__Written task__
Copy the stretch of the catalyst methods passage from "Samples were synthesized" through "hydroxide (NaOH, Aldrich)." word for word.

__Selected passage__

───

Samples were synthesized with hexadecylamine (HDA, Aldrich), tetraethyl orthosilicate (TEOS, Aldrich), nickel–nitrate (Ni(NO3)2·6H2O, Merck), ethanol (EtOH, Rhône-Poulenc), methanol (MeOH, Aldrich), chloride acid (HCl, Aldrich), benzene (Bz, Aldrich), benzene chloride (Bz, Aldrich) and sodium hydroxide (NaOH, Aldrich).

2.2

2.2 Catalysts preparation

The HMS material was prepared following the pathway reported by Tanev et al. (1994). In a representative preparation, HDA (0.3 mol) was added to a solution containing water (36 mol) and EtOH (7 mol) and the mixture was stirred until homogeneous. Then 1 mol of TEOS was added under vigorous stirring. This solution was then stirred at room temperature for 24 h to obtain the product. The solid was recovered by filtration, washed with distilled water, and air-dried at 393 K for 24 h. Organic molecules occluded in the mesopores were removed by solvent extraction. The dried precursor was dispersed in EtOH (5 g/100 ml) and the mixture was refluxed under vigorous stirring for 2 h. The resultant was then filtered and washed with cold ethanol. The extraction procedure was repeated twice before drying the samples at 393 K in an oven. Finally the samples were calcined at 823 K in air for 6 h. Impregnated mesoporous materials Ni (wt%)/HMS with Ni (%) = 2 and 8 are prepared as follows: the amount of nickel nitrate is added to 5 g of pure HMS and 50 g of MeOH. The mixture is agitated at ambient temperature during 2 h, the solvent is then rapidly evaporated under vacuum and the solid is calcined under air at 723 K overnight at a heating rate of 1 K min−1.

2.3

2.3 Characterization of the samples

The chemical compositions of the samples were determined by a combination of wet chemical methods and atomic absorption spectrometry (HITACHI Z 800). Adsorption/desorption experiments using N2 were carried out at 77 K on a NOVA 2000 porosimeter (Quantachrome) instrument. Powder X-ray diffraction patterns were recorded on SIEMENS D500 diffractometer with Cu-Kα radiation. Transmission electron microscopy (TEM) measurements were performed with a Philips CM10electron microscope operated at 100 kV. Temperature programmed reduction (TPR) experiments were performed with a TPDRO1100 apparatus from Thermo Quest CE Instruments. Temperature programmed reduction (TPR) experiments were performed with a TPDRO1100 apparatus from Thermo Quest CE Instruments. For the TPR measurements the calcined samples were pelletised, ground and sieved. Sieve fractions between 425 and 850 μm were placed in a fixed bed reactor and used for analysis. A flow containing 5% hydrogen and 95% argon (Hoek Loos) was passed downward through the catalyst bed at a rate of 20 ml min−1. After water removal from the outcoming flow (mol sieves) hydrogen consumption was measured using a tungsten thermal conductivity detector.

───

__Information shown__
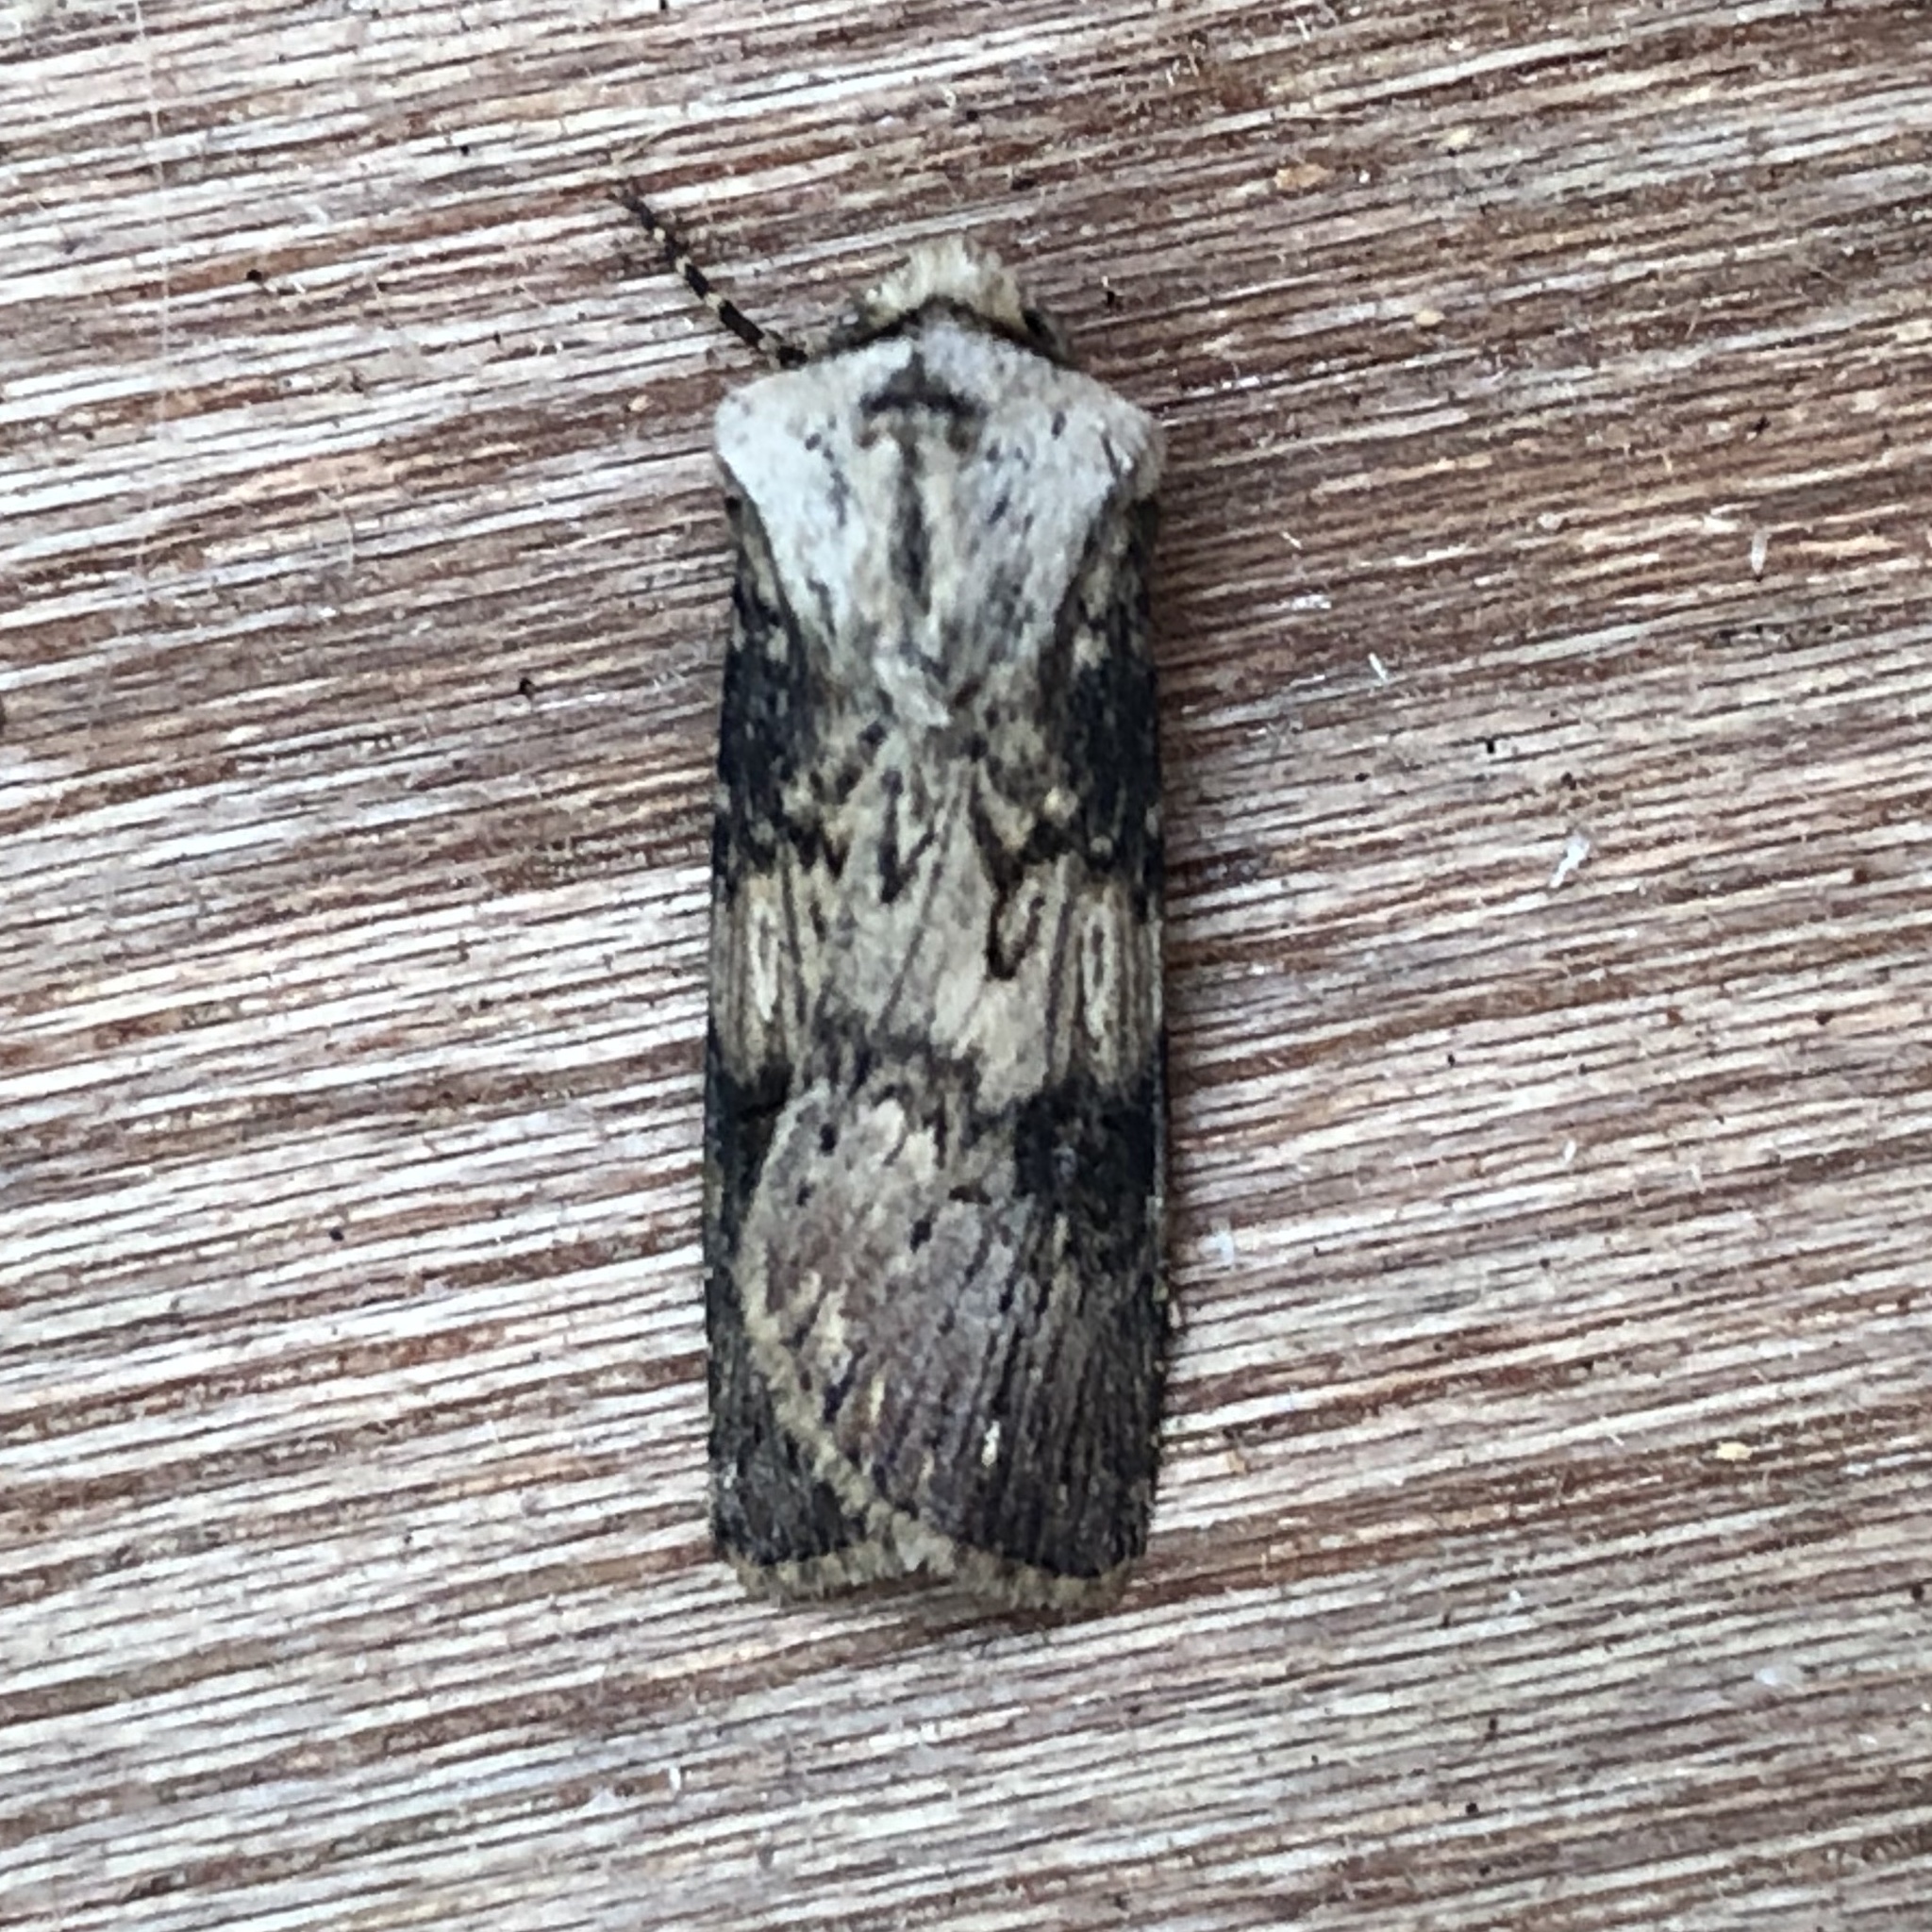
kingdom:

───

__Expected answer__
Samples were synthesized with hexadecylamine (HDA, Aldrich), tetraethyl orthosilicate (TEOS, Aldrich), nickel–nitrate (Ni(NO3)2·6H2O, Merck), ethanol (EtOH, Rhône-Poulenc), methanol (MeOH, Aldrich), chloride acid (HCl, Aldrich), benzene (Bz, Aldrich), benzene chloride (Bz, Aldrich) and sodium hydroxide (NaOH, Aldrich).